O Liechtenstein é um adversário acessível (Portugal fez-lhes 35 golos em 7 jogos, à média exata de cinco por jogo) e hoje não deverá ser diferente. Com Alvalade cheio, Cristiano poderá saborear em família o novo recorde de 197; foi precisamente neste estádio que, há perto de 20 anos, ele deu o primeiro passo rumo à imortalidade com uma exibição espantosa no dia da inauguração (7 de agosto de 2003) contra o Manchester United de sir Alex (3-1) que, impressionado, logo tratou de o levar para Inglaterra. Enfim, é justo que o novo recorde mundial seja fixado em Alvalade, onde Cristiano fez 14 jogos por Portugal e marcou nove golos. Ainda longe do desempenho no estádio-talismã do Algarve (16 golos em 11 jogos), mas à beira da dezena que certamente os adeptos farão questão de aplaudir com um carinho especial, se acontecer. 

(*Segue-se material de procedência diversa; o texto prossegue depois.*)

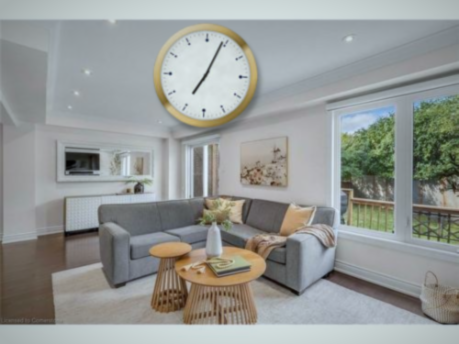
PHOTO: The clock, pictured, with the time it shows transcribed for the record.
7:04
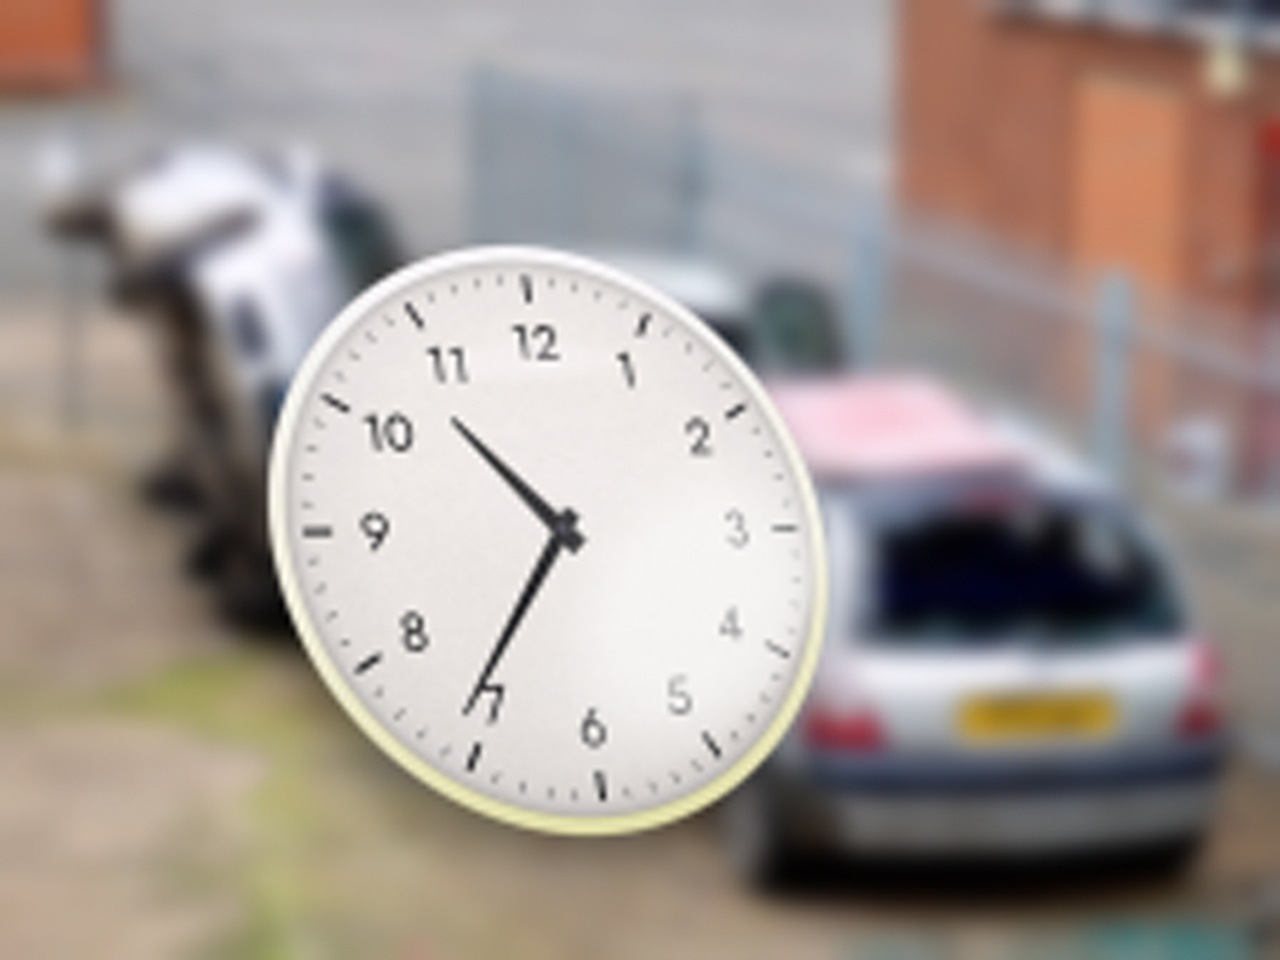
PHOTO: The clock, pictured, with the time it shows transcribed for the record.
10:36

Dos compagnons de route de CR7 no inesquecível Euro 2016, sobram Rui Patrício, Raphael Guerreiro, João Mário e Danilo. Pepe está lesionado. Renato Sanches, João Moutinho, William Carvalho e José Fonte não foram convocados. Os mágicos Luís Carlos Nani e Ricardo Quaresma são uma saudade. 

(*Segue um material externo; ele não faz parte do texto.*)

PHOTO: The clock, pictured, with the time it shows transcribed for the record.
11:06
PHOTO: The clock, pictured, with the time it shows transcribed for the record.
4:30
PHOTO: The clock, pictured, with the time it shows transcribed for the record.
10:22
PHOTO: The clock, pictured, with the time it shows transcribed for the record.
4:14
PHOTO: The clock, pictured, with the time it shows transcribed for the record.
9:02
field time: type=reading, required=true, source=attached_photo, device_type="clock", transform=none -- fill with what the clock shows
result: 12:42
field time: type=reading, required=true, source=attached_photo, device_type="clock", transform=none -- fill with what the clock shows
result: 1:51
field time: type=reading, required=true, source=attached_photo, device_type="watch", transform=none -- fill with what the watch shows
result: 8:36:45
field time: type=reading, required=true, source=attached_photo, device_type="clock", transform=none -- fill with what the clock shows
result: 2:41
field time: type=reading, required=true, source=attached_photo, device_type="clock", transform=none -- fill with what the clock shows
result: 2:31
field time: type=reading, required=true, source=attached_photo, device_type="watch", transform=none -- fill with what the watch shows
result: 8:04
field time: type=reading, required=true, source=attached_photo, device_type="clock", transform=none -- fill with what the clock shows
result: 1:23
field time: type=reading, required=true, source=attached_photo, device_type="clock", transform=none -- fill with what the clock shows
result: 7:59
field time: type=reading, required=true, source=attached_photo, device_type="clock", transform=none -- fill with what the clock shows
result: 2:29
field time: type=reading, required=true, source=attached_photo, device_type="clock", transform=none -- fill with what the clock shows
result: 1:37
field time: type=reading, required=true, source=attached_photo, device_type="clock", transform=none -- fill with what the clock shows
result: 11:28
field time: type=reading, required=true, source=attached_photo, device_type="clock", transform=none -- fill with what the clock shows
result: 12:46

O tempo corre. Infelizmente, mais depressa do que as pernas de Cristiano.


ALVALADE: OITO A ZERO

NÃO, não é um palpite sobre a cabazada que previsivelmente aplicaremos mais logo ao simpático Liechtenstein (que, recorde-se, já agora, nos impôs um escandaloso empate, 2-2, no tempo de Scolari). Este oito é outra coisa, outro recorde ao alcance da Seleção - o de número de jogos consecutivos sem sofrer golos num estádio. No caso, Alvalade. Nos últimos sete jogos realizados em casa dos leões, Portugal manteve a baliza a zero. A última seleção a marcar ali foi a França, num particular a 4 setembro de 2015. Os bleus venceram por 1-0 com um golo de Mathieu Valbuena ao minuto 85. Desde então, trancas na baliza. Nunca mais. Se o Liechtenstein, como se espera, terminar a zero, Alvalade iguala o recorde do antigo Estádio da Luz, onde Portugal cumpriu oito jogos seguidos e 868 minutos com a baliza inviolada entre 20 novembro de 1991 (1-0 à Grécia) e 7 outubro de 2000 (1-1 com a Irlanda).

Diga-se que, no lote de estádios construídos para o Euro-2004, Alvalade é pé quente para a Seleção, que ali ganhou 8 dos 11 jogos oficiais disputados (72,7% de vitórias; 30-7 em golos), só perdendo para os cem por cento orgulhosamente exibidos pelo Estádio do Algarve (Faro-Loulé), onde Portugal soma seis vitórias em seis jogos competitivos e um esplêndido parcial de 24-2 em golos.